» PROVIDED PASSAGE:
|From:||Ali Hashemi <ali.hashemi+ontolog@xxxxxxxxxxx>|
|Date:||Fri, 9 Apr 2010 10:56:53 -0400|
I apologize for the length of this message, I am generally internetted only through phone, so I am being thorough in my intermittent access. I have tried to make the last section of the message more relevant to the ontology mission.
Dear John, Dan and Pat,
Thanks for that ... response. Perhaps as an exercise, we can reflect on the very fact that you and I are able to have such a conversation.
For fun, let's briefly devolve the history of languaged communication.
Before internet, we could phone. Assuming we'd had met or exchanged information, either you or I would have had to call the other. Additionally, if you made the call, I'd have to happen to have the time to talk (or pre the cell phone, had physically been in the same location that you were calling).
And before the phone? We could try to carry on this conversation via what, a telegraph? I suppose each day, we would excitedly go to the telegraph station to see the short, dotted response. You know, Twitter, but old school.
And before that? Well we could mail, I guess airmail or before that, rail or boat or perhaps horse, or lights along an imperial road. It might take days, weeks or months, but I guess it'd make the anticipation of how this conversation would evolve all the more intriguing.

» TASKS AND EXERCISES:
1. Please write out part of the email: begin at the words "And before the" and stop after the words "but old school.".
2. Answer these questions from the email:
(a) Through what is the writer generally internetted?
(b) To what modern service does the writer compare the telegraph?
(c) How long does the writer say mail might take?
The material that follows is separate from the email above.

» DATA LINES:
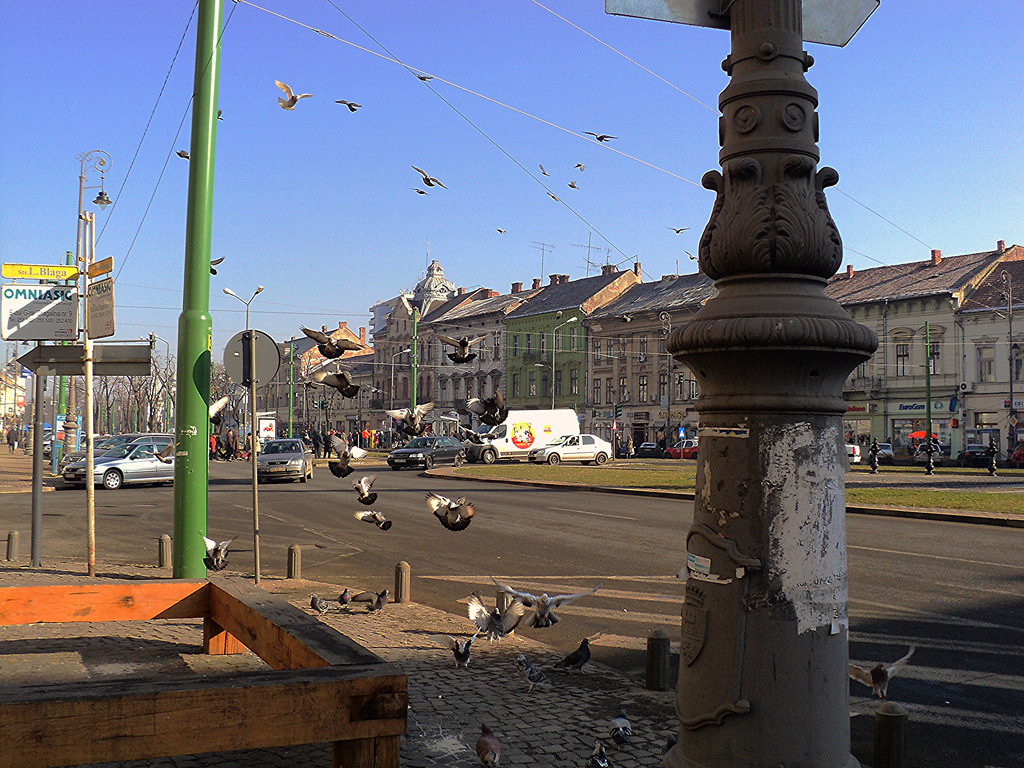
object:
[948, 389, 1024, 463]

» THE REPLIES:
1.
And before the phone? We could try to carry on this conversation via what, a telegraph? I suppose each day, we would excitedly go to the telegraph station to see the short, dotted response. You know, Twitter, but old school.

2.
(a) Phone
(b) Twitter
(c) Days, weeks or months